Je bénis le lieu, et le temps et l’heure où mes yeux regardèrent si haut, et je dis : mon âme, tu dois en rendre grâce d’avoir été alors jugée digne d’un tel honneur.
D’elle te vient l’amoureux penser qui, tandis que tu le suis, t’achemine au souverain Bien, te faisant estimer peu ce que tout homme désire.
D’elle te vient la noble franchise qui te guide vers le Ciel par un droit sentier, si bien que je vais déjà tout enorgueilli d’espérance."


Pétrarque  






Sonnet 71
Il revient joyeux saluer l’endroit où il fut salué par Laure.


"Endroit plus fortuné que tout autre, où je vis autrefois Amour arrêter ses pas et tourner vers moi ses saintes lumières qui rendent autour d’elles l’air si serein ;
Avec le temps, une solide statue de diamant pourrait plutôt tomber en poussière, que s’efface de mes yeux le doux geste dont ma mémoire et mon cœur sont remplis.
Je ne te verrai jamais sans m’incliner pour rechercher les traces que le beau pied de Laure a faites en cet heureux séjour.
Mais si dans un cœur valeureux, Amour ne dort pas, prie-la, mon Sennuccio, quand tu la verras, de me faire la grâce d’une petite larme ou de quelque soupir."


Pétrarque  

 


Sonnet 72
Si Amour le trouble, il se rassure en pensant aux yeux et aux paroles de Laure.

 
"Hélas ! quand Amour vient m’assaillir, et c’est plus de mille fois la nuit et le jour, je retourne à l’endroit où je vis briller les étincelles qui m’ont allumé au cœur une flamme éternelle.
Là, je redeviens calme, à ce point que, soit à l’heure de none ou de vesprée, soit à l’aube ou quand l’angélus sonne, ma pensée est redevenue si tranquille, que je ne me rappelle plus que cela et ne me soucie plus d’autre chose.
L’air suave, qui vient du clair visage de Laure au son de ses paroles prudentes, produit une douce clarté partout où il souffle.
Il me semble que dans cet air un gentil esprit du paradis vient sans cesse me réconforter, de sorte que mon cœur las ne respire plus ailleurs."

Pétrarque 





Sonnet 73
Laure étant survenue au moment où il ne l’attendait pas, il n’ose pas lui parler.

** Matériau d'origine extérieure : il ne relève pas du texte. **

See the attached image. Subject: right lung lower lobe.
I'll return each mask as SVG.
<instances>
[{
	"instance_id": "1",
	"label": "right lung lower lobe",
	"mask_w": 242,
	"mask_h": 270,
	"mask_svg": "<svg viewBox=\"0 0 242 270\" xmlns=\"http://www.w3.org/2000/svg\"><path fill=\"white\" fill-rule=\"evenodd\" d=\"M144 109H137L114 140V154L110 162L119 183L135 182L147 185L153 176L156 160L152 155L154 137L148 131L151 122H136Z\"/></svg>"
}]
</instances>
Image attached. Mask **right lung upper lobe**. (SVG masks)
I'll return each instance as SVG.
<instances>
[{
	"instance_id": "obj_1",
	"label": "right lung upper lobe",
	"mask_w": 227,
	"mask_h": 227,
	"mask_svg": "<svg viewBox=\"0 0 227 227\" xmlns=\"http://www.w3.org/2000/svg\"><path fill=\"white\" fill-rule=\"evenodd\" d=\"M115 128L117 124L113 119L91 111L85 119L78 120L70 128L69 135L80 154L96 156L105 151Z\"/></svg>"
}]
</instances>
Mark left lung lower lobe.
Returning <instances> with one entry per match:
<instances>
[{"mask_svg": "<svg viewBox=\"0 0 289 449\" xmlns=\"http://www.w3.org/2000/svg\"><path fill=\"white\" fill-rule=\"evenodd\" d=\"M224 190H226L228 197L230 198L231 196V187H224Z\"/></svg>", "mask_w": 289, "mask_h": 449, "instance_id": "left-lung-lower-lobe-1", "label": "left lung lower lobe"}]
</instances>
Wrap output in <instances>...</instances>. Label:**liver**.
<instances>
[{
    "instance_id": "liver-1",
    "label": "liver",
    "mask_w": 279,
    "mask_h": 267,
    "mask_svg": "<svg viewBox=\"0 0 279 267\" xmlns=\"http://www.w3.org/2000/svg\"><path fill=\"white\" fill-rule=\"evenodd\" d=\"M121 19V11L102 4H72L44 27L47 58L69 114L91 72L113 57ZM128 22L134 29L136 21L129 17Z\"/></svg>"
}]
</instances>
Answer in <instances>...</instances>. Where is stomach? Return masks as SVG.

"Amour m’ayant poussé à l’endroit habituel, inquiet comme quelqu’un qui s’attend à être attaqué et qui se méfie et n’avance que prudemment, je me tenais armé de mes anciennes pensées.
 
Je me retournai, et je vis d’un côté une ombre dessinée par le soleil, et je reconnus par terre celle qui, si mon jugement ne se trompe point, était plus digne d’une existence immortelle.
Je disais en mon cœur : pourquoi trembles-tu ? Mais cette pensée n’était pas encore parvenue au fond de moi-même, que les rayons qui me consument étaient devant mes yeux.
De même que le coup de tonnerre se fait entendre au moment même où l’éclair brille, ainsi je fus surpris tout à la fois par l’apparition des beaux yeux brillants de Laure et par un doux salut."

Pétrarque




 Sonnet 74
Le doux et affectueux salut de sa dame le rend fou de plaisir.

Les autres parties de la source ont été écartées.